• Supplied data
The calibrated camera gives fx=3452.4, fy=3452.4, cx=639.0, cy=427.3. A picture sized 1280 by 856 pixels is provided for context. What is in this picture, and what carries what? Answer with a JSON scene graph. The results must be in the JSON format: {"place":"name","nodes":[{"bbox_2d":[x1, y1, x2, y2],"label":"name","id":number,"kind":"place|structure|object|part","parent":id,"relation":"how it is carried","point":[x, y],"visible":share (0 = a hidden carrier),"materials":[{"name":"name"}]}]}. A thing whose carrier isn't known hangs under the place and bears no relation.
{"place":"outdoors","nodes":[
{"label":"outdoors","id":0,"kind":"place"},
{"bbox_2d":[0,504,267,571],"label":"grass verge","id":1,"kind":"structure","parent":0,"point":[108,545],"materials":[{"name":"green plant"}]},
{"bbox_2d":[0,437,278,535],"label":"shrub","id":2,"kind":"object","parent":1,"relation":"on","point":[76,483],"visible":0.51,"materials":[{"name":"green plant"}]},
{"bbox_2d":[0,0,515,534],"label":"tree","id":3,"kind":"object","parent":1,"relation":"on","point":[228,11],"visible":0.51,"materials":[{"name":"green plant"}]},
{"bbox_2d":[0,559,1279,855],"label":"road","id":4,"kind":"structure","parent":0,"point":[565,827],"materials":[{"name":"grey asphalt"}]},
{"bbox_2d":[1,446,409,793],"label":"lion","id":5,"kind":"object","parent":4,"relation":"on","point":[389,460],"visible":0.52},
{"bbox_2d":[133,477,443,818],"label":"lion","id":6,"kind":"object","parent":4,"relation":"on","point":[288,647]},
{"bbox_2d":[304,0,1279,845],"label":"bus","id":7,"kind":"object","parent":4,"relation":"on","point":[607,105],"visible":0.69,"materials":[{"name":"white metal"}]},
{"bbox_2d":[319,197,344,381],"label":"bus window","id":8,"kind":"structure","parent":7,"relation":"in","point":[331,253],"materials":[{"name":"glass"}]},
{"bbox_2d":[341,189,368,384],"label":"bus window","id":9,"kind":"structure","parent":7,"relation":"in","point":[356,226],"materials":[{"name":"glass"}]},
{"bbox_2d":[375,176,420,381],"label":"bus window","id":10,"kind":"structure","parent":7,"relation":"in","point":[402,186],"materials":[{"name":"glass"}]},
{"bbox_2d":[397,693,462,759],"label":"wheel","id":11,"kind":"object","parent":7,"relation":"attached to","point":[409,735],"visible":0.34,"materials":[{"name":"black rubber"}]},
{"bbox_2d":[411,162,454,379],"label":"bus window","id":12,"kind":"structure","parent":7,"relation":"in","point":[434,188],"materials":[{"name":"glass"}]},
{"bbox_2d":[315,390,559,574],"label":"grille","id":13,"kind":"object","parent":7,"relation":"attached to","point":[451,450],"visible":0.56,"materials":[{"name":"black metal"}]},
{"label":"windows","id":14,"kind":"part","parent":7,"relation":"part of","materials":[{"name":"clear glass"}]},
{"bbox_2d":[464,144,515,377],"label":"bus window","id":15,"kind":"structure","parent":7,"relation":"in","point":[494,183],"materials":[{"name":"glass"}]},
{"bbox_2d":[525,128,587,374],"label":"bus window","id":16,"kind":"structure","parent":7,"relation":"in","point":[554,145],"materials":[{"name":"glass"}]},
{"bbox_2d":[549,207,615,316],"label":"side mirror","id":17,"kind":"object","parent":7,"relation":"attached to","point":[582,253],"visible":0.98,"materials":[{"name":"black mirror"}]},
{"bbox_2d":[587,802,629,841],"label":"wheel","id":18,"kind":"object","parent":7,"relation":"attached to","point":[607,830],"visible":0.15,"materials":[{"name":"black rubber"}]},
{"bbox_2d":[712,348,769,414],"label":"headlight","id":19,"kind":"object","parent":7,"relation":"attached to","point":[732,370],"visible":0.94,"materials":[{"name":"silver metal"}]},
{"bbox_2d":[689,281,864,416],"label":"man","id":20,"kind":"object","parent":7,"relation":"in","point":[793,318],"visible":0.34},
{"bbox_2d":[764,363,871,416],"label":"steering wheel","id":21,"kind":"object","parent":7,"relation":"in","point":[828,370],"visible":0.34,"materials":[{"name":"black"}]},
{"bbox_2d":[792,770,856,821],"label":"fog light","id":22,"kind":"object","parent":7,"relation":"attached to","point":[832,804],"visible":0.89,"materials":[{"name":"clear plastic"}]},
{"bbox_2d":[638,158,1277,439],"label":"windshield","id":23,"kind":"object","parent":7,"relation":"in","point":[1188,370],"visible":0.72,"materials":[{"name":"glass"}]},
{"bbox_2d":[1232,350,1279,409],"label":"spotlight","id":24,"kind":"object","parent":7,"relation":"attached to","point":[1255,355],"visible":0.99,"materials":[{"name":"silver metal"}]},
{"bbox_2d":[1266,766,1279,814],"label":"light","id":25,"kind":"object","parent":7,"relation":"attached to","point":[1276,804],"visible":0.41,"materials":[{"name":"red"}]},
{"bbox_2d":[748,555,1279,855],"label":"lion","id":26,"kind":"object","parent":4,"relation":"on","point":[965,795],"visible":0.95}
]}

• Try it
The entries above must be copied verbatim. Leave none out.

• Result below
The calibrated camera gives fx=3452.4, fy=3452.4, cx=639.0, cy=427.3. A picture sized 1280 by 856 pixels is provided for context. What is in this picture, and what carries what? Answer with a JSON scene graph. The results must be in the JSON format: {"place":"name","nodes":[{"bbox_2d":[x1, y1, x2, y2],"label":"name","id":number,"kind":"place|structure|object|part","parent":id,"relation":"how it is carried","point":[x, y],"visible":share (0 = a hidden carrier),"materials":[{"name":"name"}]}]}. A thing whose carrier isn't known hangs under the place and bears no relation.
{"place":"outdoors","nodes":[
{"label":"outdoors","id":0,"kind":"place"},
{"bbox_2d":[0,504,267,571],"label":"grass verge","id":1,"kind":"structure","parent":0,"point":[108,545],"materials":[{"name":"green plant"}]},
{"bbox_2d":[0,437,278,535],"label":"shrub","id":2,"kind":"object","parent":1,"relation":"on","point":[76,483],"visible":0.51,"materials":[{"name":"green plant"}]},
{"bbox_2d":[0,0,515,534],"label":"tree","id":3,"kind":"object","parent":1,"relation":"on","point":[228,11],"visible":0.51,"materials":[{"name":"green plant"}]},
{"bbox_2d":[0,559,1279,855],"label":"road","id":4,"kind":"structure","parent":0,"point":[565,827],"materials":[{"name":"grey asphalt"}]},
{"bbox_2d":[1,446,409,793],"label":"lion","id":5,"kind":"object","parent":4,"relation":"on","point":[389,460],"visible":0.52},
{"bbox_2d":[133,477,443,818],"label":"lion","id":6,"kind":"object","parent":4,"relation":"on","point":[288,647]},
{"bbox_2d":[304,0,1279,845],"label":"bus","id":7,"kind":"object","parent":4,"relation":"on","point":[607,105],"visible":0.69,"materials":[{"name":"white metal"}]},
{"bbox_2d":[319,197,344,381],"label":"bus window","id":8,"kind":"structure","parent":7,"relation":"in","point":[331,253],"materials":[{"name":"glass"}]},
{"bbox_2d":[341,189,368,384],"label":"bus window","id":9,"kind":"structure","parent":7,"relation":"in","point":[356,226],"materials":[{"name":"glass"}]},
{"bbox_2d":[375,176,420,381],"label":"bus window","id":10,"kind":"structure","parent":7,"relation":"in","point":[402,186],"materials":[{"name":"glass"}]},
{"bbox_2d":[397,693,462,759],"label":"wheel","id":11,"kind":"object","parent":7,"relation":"attached to","point":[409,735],"visible":0.34,"materials":[{"name":"black rubber"}]},
{"bbox_2d":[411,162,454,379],"label":"bus window","id":12,"kind":"structure","parent":7,"relation":"in","point":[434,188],"materials":[{"name":"glass"}]},
{"bbox_2d":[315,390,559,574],"label":"grille","id":13,"kind":"object","parent":7,"relation":"attached to","point":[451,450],"visible":0.56,"materials":[{"name":"black metal"}]},
{"label":"windows","id":14,"kind":"part","parent":7,"relation":"part of","materials":[{"name":"clear glass"}]},
{"bbox_2d":[464,144,515,377],"label":"bus window","id":15,"kind":"structure","parent":7,"relation":"in","point":[494,183],"materials":[{"name":"glass"}]},
{"bbox_2d":[525,128,587,374],"label":"bus window","id":16,"kind":"structure","parent":7,"relation":"in","point":[554,145],"materials":[{"name":"glass"}]},
{"bbox_2d":[549,207,615,316],"label":"side mirror","id":17,"kind":"object","parent":7,"relation":"attached to","point":[582,253],"visible":0.98,"materials":[{"name":"black mirror"}]},
{"bbox_2d":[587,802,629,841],"label":"wheel","id":18,"kind":"object","parent":7,"relation":"attached to","point":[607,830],"visible":0.15,"materials":[{"name":"black rubber"}]},
{"bbox_2d":[712,348,769,414],"label":"headlight","id":19,"kind":"object","parent":7,"relation":"attached to","point":[732,370],"visible":0.94,"materials":[{"name":"silver metal"}]},
{"bbox_2d":[689,281,864,416],"label":"man","id":20,"kind":"object","parent":7,"relation":"in","point":[793,318],"visible":0.34},
{"bbox_2d":[764,363,871,416],"label":"steering wheel","id":21,"kind":"object","parent":7,"relation":"in","point":[828,370],"visible":0.34,"materials":[{"name":"black"}]},
{"bbox_2d":[792,770,856,821],"label":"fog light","id":22,"kind":"object","parent":7,"relation":"attached to","point":[832,804],"visible":0.89,"materials":[{"name":"clear plastic"}]},
{"bbox_2d":[638,158,1277,439],"label":"windshield","id":23,"kind":"object","parent":7,"relation":"in","point":[1188,370],"visible":0.72,"materials":[{"name":"glass"}]},
{"bbox_2d":[1232,350,1279,409],"label":"spotlight","id":24,"kind":"object","parent":7,"relation":"attached to","point":[1255,355],"visible":0.99,"materials":[{"name":"silver metal"}]},
{"bbox_2d":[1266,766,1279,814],"label":"light","id":25,"kind":"object","parent":7,"relation":"attached to","point":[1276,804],"visible":0.41,"materials":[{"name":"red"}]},
{"bbox_2d":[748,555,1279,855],"label":"lion","id":26,"kind":"object","parent":4,"relation":"on","point":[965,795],"visible":0.95}
]}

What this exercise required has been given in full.